Прибыл первый дурак, которого я заманил в эту ловушку. Я с трудом различаю черты его лица, скрытого капюшоном, но он показывает мне знак тамплиеров из Провэна. Это Соапез, наемный убийца группы из Томара.

— Граф, — говорит он, — долгожданный момент наступил. Слишком долго мы были рассеяны по свету. У вас есть последняя часть послания, у меня — та, которая появилась в самом начале Великой Игры. Но это уже другая история. Давайте объединим наши силы, а остальные… Я завершаю фразу за него:

— …А остальные пусть идут к чертям. Подойди к центру зала, брат мой, там стоит ларец, а в нем то, что ты ищешь столько веков. Не бойся темноты, она не угрожает, а защищает.

Этот дурачок двигается почти на ощупь. Глухой, едва уловимый звук. Он упал в люк, и Лучано, поймав его у самой воды, вонзает острие ножа, молниеносно подрезает горло, потоки пузырящейся крови вливаются в клокочущую навозную жижу.

Стук в дверь.

— Это ты, Дизраэли? — Да, я, — отвечает незнакомец, в котором мои читатели без труда узнают великого магистра английской группы, находящегося уже на самой вершине власти, но постоянно неудовлетворенного. Он произносит:

— My Lord, it is useless to deny, because it is impossible to conceal, that a great part of Europe is covered with a network of these secret societies, just as the superficies of the earth is now being covered with railroads…[123]

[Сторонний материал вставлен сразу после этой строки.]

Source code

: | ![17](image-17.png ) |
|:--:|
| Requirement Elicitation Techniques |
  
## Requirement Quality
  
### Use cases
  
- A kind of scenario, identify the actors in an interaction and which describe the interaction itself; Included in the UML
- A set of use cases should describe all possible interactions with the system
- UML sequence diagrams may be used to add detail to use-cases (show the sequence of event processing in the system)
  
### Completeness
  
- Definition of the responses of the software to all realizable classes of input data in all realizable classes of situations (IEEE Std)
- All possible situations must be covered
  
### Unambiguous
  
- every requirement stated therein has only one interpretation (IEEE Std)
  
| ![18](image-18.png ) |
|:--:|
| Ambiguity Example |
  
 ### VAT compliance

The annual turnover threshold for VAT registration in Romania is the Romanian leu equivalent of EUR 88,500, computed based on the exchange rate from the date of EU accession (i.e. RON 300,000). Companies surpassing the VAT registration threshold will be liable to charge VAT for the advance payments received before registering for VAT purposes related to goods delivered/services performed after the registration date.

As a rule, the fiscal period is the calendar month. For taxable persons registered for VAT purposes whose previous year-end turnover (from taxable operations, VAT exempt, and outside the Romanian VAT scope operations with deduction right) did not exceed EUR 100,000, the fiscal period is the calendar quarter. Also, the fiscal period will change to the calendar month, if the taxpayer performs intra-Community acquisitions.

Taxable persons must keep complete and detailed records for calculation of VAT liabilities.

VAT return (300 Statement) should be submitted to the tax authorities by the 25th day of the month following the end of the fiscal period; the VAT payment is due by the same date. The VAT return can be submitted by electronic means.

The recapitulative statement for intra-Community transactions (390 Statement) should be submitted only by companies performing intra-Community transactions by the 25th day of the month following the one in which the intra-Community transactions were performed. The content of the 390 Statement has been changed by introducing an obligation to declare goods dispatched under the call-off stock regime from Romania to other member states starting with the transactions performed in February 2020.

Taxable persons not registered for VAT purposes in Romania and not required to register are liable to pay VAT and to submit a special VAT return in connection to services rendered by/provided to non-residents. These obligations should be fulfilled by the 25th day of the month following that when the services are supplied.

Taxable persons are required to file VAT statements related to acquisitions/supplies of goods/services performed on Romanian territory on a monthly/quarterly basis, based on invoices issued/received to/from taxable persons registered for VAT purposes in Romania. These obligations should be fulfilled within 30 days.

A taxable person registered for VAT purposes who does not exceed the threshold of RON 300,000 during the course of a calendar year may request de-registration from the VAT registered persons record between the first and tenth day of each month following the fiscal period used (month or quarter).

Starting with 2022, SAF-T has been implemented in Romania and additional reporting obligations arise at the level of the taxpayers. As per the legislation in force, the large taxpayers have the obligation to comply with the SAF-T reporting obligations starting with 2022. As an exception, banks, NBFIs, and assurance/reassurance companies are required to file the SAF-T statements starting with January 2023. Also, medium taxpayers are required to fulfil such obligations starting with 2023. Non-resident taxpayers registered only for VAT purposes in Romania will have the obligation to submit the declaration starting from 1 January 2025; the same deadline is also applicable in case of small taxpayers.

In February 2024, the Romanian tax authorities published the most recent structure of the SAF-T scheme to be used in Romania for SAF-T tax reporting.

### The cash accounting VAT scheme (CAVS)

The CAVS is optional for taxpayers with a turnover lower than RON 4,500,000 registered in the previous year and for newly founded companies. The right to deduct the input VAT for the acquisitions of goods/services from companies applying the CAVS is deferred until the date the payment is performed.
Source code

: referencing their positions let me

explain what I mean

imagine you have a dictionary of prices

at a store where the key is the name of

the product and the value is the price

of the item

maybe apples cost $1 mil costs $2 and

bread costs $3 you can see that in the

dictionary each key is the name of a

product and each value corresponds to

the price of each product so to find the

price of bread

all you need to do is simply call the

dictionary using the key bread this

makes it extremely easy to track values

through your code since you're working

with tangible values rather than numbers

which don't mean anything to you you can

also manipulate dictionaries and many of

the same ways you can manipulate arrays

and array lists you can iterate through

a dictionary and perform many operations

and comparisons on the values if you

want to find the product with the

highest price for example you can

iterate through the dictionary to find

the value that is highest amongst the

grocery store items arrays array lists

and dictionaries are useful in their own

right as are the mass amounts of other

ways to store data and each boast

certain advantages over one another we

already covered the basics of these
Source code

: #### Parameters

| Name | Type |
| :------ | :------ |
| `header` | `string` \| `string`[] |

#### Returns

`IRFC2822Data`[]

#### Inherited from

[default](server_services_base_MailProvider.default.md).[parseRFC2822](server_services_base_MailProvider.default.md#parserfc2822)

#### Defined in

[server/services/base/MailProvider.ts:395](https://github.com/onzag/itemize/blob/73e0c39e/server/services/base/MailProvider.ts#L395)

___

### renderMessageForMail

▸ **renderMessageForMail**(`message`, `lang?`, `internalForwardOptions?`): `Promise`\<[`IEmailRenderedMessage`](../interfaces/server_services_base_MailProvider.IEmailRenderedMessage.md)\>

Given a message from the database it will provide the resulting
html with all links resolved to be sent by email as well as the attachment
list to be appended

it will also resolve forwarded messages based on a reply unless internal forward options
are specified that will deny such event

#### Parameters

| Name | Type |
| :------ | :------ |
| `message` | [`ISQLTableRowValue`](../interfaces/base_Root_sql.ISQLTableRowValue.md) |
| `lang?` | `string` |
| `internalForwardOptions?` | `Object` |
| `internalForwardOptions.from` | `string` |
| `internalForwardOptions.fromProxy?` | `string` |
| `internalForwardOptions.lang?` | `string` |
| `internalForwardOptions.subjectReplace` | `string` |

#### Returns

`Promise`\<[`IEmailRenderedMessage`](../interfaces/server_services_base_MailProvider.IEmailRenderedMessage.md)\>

— Ты это уже говорил в Палате Общин 14 июля 1856 года, я все помню. Перейдем, однако, к делу.

Бэконовский еврей цедит сквозь зубы ругательства. Он продолжает:

— Их слишком много. Тридцать Шесть Невидимых превратились уже в триста шестьдесят. Умножь на два — и получишь семьсот двадцать. Вычти сто двадцать лет, по истечении которых открывается дверь, и получишь шестьсот, как во время атаки под Балаклавой.

Чертовски разумный человек, для которого цифры не представляют никакого секрета.

— И что из этого?

— У нас есть золото, а у тебя — карта. Давай объединим наши силы, и мы будем непобедимы.

Жестом, полным величия, я указываю на несуществующий ларец, и ему, ослепленному вожделением, кажется, что он его действительно видит в темноте. Идет, падает.

Зловещий блеск лезвия Лучано, и несмотря на темень, я замечаю, как в застывших зрачках англичанина замерло удивление. Правосудие свершилось.

Жду третьего — предводителя французских розенкрейцеров Монфокона де Вильяра, готового предать тайну общества, о чем я уже предупрежден.

— Я граф де Габалис, — представляется этот фатоватый лжец.

Мне потребовалось немного слов, чтобы направить его шаги навстречу судьбе. Он проваливается, и жаждущий крови Лучано делает свое дело.